BYU Counseling and Psychological Services offers more than traditional therapy. Students who want mental health support but have to wait 6–8 weeks to meet with a counselor are encouraged to take advantage of these resources. (Made in Canva by Megan Zaugg)

Additionally, CAPS offers walk-in services from 8 a.m. to 4 p.m. Monday through Friday. Students can also call the CAPS office at (801) 422-3035 for immediate assistance, whether it be after hours, on the weekends or on a holiday.

Herdman also recommended CAPS’s group therapy, which offers a variety of structured and unstructured groups for general needs and more specific focuses, such as reconciling faith and sexuality, anxiety, and body image and eating concerns.

Herdman said the CAPS biofeedback and stress management services are particularly helpful for those dealing with stress, anxiety and depression because it trains students to mitigate the physiological symptoms of those disorders.

Students who are willing to wait until a CAPS therapist has an opening will need to fill out the CAPS intake paperwork and call the office to schedule an appointment. Once an appointment is scheduled, students can expect to meet with a CAPS therapist for a total of 7 sessions.

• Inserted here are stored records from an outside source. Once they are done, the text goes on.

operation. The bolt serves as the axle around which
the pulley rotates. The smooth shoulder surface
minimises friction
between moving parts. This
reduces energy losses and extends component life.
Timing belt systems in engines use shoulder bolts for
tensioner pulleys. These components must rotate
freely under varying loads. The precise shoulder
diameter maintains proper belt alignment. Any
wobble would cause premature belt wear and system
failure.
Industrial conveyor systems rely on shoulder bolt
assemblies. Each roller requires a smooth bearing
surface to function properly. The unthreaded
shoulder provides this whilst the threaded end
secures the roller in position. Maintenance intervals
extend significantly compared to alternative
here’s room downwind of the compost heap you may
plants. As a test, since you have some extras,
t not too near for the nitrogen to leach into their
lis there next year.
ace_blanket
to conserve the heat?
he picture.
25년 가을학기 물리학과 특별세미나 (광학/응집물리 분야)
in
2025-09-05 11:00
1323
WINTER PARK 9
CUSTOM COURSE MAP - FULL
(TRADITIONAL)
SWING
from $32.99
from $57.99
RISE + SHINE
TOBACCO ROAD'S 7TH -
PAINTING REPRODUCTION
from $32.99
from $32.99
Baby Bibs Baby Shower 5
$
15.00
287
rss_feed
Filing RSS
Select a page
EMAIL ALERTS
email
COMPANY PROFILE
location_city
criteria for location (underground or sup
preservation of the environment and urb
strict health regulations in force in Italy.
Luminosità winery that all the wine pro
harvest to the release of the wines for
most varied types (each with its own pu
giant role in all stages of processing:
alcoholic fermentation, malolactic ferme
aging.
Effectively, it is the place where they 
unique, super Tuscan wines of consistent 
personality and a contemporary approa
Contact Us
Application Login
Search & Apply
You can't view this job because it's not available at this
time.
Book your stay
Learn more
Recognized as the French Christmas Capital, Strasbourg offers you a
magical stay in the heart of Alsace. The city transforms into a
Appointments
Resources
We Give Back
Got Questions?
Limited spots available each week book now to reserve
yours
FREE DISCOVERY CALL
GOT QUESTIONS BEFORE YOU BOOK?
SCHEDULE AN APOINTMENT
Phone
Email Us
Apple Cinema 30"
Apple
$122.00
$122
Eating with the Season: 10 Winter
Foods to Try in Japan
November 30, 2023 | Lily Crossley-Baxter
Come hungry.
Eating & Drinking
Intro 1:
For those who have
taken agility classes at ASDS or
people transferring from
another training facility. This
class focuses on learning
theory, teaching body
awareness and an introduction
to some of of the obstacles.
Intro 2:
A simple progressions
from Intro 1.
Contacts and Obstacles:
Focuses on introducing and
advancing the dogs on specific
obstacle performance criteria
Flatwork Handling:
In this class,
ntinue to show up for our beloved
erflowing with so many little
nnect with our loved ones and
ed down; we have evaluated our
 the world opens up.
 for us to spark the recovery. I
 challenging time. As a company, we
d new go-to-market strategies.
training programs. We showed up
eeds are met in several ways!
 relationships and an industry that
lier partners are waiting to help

The higher numbers of students trying to see therapists could be attributed to seasonal affective disorder, which is “a type of depression characterized by its recurrent seasonal pattern, with symptoms lasting about 4 to 5 months per year,” according to the National Institute of Mental Health.

SAD is often triggered by waning daylight hours in the fall and winter. CAPS psychologists have previously encouraged students struggling with SAD to increase their sunlight exposure early in the day, maintain an exercise routine and include Omega-3 supplements in their diets.

Apart from that advice, the CAPS website also includes helpful information and tips on what students can do at home to take care of their mental health. Their website has pages on stress management, self help and ways to help and support fellow students.

BYU student Spencer Shields said it is especially important for students to take care of their mental health.

“Mental health plays a large factor in motivation, which affects education,” he said.

Taking care of personal mental health does not have to be difficult; Shields said he simply meditates when he can to improve his mental health during stressful times.

“It helps me to calm down, calm my anxiety, just clear my head,” he said.